Even though it is the tougher path to follow in the beginning, think of your sacrifice to stay debt free as a life-changing gift to your future spouse. Some of the greatest gifts do not fit in boxes. Giving your future spouse the opportunity to begin your marriage with a financial leg up is a terrific way to say I love you and I have been preparing for your arrival for years.
To those of you who have taken out student loans, please do not lose heart or define yourself by your debt. You can pay it off and be free. It will take work, but it is more than possible! Eric and I made several large money mistakes in our first few years together, but by God’s grace, we were able to climb out of the hole we dug for ourselves. It required going without some wants, but it was worth it.
If you are in a relationship now, do not only notice how much debt your significant other has, but how he or she talks about money. Does managing it matter? Does he or she make frequent frivolous purchases? Is he or she quick to borrow money from friends, families, or banks? Does your sweetheart tithe, give, prioritize saving, or live on a budget? More important than whether or not someone has debt is how he or she feels about staying in debt and going back or further into debt.

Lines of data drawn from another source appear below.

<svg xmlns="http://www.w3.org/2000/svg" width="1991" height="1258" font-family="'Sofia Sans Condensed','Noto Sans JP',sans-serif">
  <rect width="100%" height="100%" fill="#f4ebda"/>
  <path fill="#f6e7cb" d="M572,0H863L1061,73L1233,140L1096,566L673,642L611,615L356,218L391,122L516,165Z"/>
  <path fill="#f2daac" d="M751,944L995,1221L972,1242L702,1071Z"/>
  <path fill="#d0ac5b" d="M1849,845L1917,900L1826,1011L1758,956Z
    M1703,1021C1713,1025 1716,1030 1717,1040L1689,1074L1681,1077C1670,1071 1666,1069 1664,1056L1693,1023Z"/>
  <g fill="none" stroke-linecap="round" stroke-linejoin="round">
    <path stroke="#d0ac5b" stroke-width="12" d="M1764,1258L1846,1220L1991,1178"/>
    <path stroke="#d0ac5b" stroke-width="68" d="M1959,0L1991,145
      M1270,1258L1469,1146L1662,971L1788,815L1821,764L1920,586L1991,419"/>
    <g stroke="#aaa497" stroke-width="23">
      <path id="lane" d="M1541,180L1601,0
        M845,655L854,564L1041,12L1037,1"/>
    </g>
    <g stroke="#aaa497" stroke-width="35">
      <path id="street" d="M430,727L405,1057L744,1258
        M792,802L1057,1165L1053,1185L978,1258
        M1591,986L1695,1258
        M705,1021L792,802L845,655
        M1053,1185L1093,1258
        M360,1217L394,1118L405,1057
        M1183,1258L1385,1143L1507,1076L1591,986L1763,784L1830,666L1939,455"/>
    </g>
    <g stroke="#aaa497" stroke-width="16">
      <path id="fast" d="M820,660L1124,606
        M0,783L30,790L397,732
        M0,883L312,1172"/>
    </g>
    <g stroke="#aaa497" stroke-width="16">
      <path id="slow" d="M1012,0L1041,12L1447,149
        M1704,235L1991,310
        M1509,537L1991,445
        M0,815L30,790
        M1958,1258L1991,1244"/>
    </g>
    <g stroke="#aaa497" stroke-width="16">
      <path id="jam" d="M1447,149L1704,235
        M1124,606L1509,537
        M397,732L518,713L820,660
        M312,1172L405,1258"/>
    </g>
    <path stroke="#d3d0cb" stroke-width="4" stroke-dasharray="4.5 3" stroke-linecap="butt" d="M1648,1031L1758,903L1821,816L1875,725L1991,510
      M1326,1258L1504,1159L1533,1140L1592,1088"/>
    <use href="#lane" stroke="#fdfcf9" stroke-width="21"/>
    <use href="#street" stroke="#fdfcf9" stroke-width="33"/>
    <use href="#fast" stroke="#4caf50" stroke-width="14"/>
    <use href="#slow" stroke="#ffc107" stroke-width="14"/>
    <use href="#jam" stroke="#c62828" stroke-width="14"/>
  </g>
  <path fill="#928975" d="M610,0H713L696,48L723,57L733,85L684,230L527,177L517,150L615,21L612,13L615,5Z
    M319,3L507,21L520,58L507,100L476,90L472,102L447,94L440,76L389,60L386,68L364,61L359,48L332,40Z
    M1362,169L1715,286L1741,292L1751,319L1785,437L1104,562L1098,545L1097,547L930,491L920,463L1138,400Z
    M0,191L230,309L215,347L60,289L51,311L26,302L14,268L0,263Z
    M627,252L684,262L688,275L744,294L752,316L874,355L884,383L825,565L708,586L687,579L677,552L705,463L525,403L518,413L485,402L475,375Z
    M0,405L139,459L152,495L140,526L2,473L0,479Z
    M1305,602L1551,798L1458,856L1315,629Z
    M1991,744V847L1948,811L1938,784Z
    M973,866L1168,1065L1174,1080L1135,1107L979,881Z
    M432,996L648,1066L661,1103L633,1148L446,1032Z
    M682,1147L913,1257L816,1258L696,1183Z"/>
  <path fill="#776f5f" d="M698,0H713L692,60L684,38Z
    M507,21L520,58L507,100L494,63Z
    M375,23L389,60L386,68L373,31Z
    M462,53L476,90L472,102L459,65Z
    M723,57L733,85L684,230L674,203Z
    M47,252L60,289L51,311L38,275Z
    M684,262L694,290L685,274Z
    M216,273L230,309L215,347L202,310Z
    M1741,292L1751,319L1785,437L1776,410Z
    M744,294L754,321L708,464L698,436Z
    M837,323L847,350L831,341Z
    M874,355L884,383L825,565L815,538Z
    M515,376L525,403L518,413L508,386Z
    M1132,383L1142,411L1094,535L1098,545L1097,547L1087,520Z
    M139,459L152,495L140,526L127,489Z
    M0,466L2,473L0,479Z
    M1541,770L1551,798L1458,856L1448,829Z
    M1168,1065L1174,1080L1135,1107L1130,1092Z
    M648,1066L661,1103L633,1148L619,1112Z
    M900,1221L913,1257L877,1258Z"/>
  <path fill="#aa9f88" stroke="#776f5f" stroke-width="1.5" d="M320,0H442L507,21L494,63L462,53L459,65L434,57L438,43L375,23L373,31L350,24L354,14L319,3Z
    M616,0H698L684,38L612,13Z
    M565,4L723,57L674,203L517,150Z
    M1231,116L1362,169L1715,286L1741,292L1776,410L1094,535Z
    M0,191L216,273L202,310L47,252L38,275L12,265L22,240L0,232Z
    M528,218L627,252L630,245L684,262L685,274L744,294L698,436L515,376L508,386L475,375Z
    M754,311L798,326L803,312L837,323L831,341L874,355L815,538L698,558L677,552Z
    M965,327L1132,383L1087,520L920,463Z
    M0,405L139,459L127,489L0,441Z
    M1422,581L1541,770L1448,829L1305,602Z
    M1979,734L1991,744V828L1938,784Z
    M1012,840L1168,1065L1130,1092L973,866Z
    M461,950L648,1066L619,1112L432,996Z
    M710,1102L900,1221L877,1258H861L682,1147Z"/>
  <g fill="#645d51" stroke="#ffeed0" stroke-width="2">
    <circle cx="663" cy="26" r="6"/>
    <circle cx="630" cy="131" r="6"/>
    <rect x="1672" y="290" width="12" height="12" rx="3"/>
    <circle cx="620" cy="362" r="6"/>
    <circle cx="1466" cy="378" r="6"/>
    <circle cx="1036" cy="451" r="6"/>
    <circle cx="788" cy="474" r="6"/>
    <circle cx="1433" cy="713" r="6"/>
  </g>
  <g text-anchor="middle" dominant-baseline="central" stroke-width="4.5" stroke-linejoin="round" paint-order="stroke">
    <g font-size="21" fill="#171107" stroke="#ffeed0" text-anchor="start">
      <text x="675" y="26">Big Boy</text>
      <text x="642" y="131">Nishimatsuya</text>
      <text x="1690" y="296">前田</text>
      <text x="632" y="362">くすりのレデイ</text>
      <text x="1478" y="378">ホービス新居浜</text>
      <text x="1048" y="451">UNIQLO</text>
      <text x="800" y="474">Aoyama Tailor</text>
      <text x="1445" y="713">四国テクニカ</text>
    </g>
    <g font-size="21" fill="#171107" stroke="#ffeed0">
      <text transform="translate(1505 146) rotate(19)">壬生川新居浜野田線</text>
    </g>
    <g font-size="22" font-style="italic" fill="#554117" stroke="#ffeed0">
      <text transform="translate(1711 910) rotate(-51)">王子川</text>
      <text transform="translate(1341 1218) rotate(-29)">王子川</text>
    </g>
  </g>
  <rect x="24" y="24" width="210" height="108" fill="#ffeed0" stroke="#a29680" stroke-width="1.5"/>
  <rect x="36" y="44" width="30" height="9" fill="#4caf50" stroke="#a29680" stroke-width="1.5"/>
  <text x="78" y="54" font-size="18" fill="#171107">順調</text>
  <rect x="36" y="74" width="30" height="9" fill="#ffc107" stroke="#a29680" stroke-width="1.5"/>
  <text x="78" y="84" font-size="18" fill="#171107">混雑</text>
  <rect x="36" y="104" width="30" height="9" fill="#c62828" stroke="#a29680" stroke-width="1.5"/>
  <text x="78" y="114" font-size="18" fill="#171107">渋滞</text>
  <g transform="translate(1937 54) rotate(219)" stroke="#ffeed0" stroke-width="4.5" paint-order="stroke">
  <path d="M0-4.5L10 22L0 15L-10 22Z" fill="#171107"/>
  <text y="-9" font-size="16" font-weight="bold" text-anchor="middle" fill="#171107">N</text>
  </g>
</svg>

If you have not yet taken out student loans, consider all possibilities to avoid them (in fact, take it off of the table as an option – “necessity is the mother of invention”). If you have already taken out loans, how can you keep from taking out more? If you are finished with school and encumbered with debt, what sacrifices can you make now to get Sallie Mae out of your life as soon as possible? She does not have to plague you into your marriage, parenthood years, or retirement years.
You do not have to live in chains. You can be free!
Have you ever considered how your current financial decisions will affect your future spouse and children?